Social Media as PR Ethics Reform
Something struck me in Jim’s post yesterday about Burson-Marsteller’s embarrassing attempt to launch a whisper campaign against Google over privacy concerns: this black hat PR effort was tripped up by new media. With so many in the news business — and PR, too — openly nostalgic for the old days of supposedly higher minded journalism, it fascinates me that two old journos got caught with their pants down by an ethical blogger. Maybe the good old days weren’t so good after all.
To recap (briefly), Jim Goldman and John Mercurio, recent journalist-to-PR converts, attempted to plant a bogus story on Google’s Social Circle, alleging serious privacy violations, just in time for Congressional hearings on the subject. Mercurio took his pitch to a former FTC blogger, offering to ghost and place a negative op-ed. Shortly thereafter, Goldman approached USA Today.
But in the thin space between those pitches, the blogger, Christopher Soghoian, made Mercurio’s pitch public, and the allegations against Google proved to be, as USA Today put it, “largely untrue.” Suddenly, the story wasn’t “Google, the All-Seeing Evil Eye,” but “Smear Campaign Against Google Outed.” As they say on Twitter, #PRfail.
Traditional public relations types still harbor a lot of suspicion in regards to new media — and, in light of this, maybe they should, at least if so-called “whisper campaigns” are still in their tactics toolbox.
Bloggers, tweeters, and the various types of online influencers do have a direct line to the public that can be nerve-wracking, but the lesson from Burson-Marsteller is to deal with that by raising the PR ethics bar. That scrappy blogger isn’t just a kid who’ll fawn all over a hot pitch; he’s also a writer riding on his reputation, who may have less incentive than more established media to let a clumsy — or downright dishonest — pitch slide. Outing a shady play might, in fact, be his ticket to the big leagues.
And so I’d bet that one reaction circulating this week in establishment PR circles is an even deeper suspicion of the world of “online influencers,” coupled with increased chatter about how to run the play differently next time.
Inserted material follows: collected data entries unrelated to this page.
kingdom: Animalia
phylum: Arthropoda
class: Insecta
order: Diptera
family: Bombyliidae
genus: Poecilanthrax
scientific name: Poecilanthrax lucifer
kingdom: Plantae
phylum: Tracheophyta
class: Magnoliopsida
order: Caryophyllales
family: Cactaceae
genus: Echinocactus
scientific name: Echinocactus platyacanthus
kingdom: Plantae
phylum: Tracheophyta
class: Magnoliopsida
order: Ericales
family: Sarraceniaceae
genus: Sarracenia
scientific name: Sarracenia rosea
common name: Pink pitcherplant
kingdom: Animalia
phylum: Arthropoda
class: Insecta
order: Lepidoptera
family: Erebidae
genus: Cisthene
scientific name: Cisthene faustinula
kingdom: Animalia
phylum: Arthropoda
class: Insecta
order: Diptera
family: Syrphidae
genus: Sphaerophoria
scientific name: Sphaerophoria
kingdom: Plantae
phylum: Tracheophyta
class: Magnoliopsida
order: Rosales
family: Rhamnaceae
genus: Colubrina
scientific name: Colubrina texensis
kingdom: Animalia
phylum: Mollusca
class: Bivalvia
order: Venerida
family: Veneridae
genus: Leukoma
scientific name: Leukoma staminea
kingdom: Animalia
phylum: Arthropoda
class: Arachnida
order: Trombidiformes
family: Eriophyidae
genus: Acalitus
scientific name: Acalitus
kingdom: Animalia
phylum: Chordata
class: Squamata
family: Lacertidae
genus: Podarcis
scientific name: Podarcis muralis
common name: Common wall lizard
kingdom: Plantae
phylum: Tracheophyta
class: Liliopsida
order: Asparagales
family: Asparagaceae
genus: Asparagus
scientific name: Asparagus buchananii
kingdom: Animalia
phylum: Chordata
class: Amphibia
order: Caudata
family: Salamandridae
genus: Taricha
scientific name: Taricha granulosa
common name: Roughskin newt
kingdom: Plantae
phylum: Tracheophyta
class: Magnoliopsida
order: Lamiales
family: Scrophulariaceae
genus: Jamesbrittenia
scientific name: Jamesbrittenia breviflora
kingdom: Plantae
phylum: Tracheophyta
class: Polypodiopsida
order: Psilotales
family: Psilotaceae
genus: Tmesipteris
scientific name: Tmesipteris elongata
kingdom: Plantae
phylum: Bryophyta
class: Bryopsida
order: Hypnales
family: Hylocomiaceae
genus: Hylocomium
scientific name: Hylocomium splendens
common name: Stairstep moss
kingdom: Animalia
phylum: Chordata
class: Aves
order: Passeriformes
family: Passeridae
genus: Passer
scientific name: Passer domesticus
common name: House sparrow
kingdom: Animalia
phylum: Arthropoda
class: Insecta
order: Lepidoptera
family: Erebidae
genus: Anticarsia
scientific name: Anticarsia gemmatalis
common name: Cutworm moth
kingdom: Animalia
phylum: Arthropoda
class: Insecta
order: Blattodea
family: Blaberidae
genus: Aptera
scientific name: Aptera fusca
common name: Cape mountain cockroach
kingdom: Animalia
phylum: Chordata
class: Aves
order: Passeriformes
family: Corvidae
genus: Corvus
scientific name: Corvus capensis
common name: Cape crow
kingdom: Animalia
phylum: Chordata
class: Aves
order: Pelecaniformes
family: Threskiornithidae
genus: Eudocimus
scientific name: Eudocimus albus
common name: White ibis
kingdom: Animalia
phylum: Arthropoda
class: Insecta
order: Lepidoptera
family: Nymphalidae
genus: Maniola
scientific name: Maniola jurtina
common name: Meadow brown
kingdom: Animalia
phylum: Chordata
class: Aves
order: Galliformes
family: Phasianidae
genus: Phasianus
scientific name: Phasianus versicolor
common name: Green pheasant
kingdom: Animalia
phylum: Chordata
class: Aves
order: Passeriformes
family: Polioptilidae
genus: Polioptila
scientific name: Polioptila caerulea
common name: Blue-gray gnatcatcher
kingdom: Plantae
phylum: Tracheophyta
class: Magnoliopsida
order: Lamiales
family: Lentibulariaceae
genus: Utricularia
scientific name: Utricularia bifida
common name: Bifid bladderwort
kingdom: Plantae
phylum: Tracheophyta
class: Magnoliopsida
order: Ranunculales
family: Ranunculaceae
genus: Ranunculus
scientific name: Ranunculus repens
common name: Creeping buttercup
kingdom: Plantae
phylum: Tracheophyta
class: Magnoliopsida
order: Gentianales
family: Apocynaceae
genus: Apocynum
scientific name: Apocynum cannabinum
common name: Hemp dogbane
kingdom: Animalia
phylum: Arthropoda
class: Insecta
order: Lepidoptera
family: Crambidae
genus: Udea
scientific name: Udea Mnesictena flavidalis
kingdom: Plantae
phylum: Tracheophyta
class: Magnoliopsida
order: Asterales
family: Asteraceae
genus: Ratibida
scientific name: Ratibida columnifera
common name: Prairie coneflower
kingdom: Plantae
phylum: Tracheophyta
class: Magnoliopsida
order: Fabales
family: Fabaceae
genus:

And that’s just a tremendous mistake. The answer is clearly to drop the spin and run with the facts — so you don’t create a crisis with your PR. (NOTE: Facebook, now outed as the “unnamed client” backing the attack on Google, has simply got to get some PR training from professionals who won’t “[bluster] around Silicon Valley like a pair of Keystone Kops.”)
Playing fast and loose with the truth may not deprive you of an “Agency of the Year” title (which Burson won on Tuesday), but credibility is worth a lot more than a trophy.